Tetapi di zaman ketika iPhone, pesan teks, dan Facebook menggantikan dialog tatap muka, mungkin percakapan waktu nyata, lengkap dengan isyarat fisik, bukanlah hal yang buruk. "Ada selera universal, abadi untuk koneksi spiritual," kata Jeremy Sherman, Ph.D., seorang epistemologis evolusi di University of San Francisco.

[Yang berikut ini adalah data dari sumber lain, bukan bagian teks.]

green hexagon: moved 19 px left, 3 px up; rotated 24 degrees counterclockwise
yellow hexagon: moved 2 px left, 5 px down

Dia menyamakan intuisi dengan para peramal masa lalu dan dukun dari budaya lain, dan menunjukkan bahwa bagi wanita karier, "ada banyak hal yang dapat Anda lakukan untuk mengurangi ketidakpastian." Intuitif mungkin sangat berguna bagi mereka yang tidak memiliki umpan balik yang jujur ​​dari teman atau keluarga tentang perilaku bermasalah.

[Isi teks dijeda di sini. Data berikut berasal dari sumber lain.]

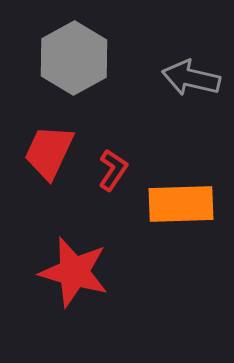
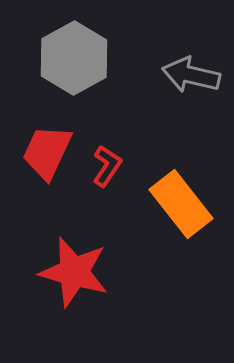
gray arrow: moved 3 px up
red trapezoid: moved 2 px left
red L-shape: moved 6 px left, 4 px up
orange rectangle: rotated 54 degrees clockwise
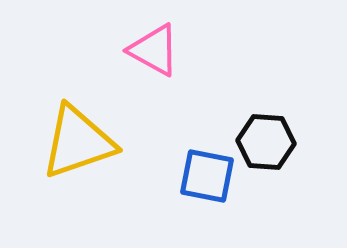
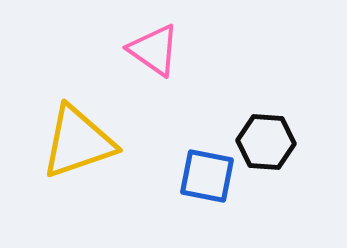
pink triangle: rotated 6 degrees clockwise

Prediksi yang menjadi kenyataan, tentu saja, sangat menggoda. "Tony tidak tahu aku ingin menjadi penulis," kata Rainville. "Tapi dia 'melihat' buku itu, dia bilang aku bisa melakukannya sendiri, dan dia meramalkan bisnis konsultasi saya. Dia membantu saya menjadi orang yang saya inginkan." Mungkin dia membutuhkan seseorang untuk percaya padanya. Mungkin itu kekuatan saran. Atau mungkin memang seharusnya begitu. Apa pun masalahnya, bagi Rainville, itu adalah intuisi yang layak dibayar.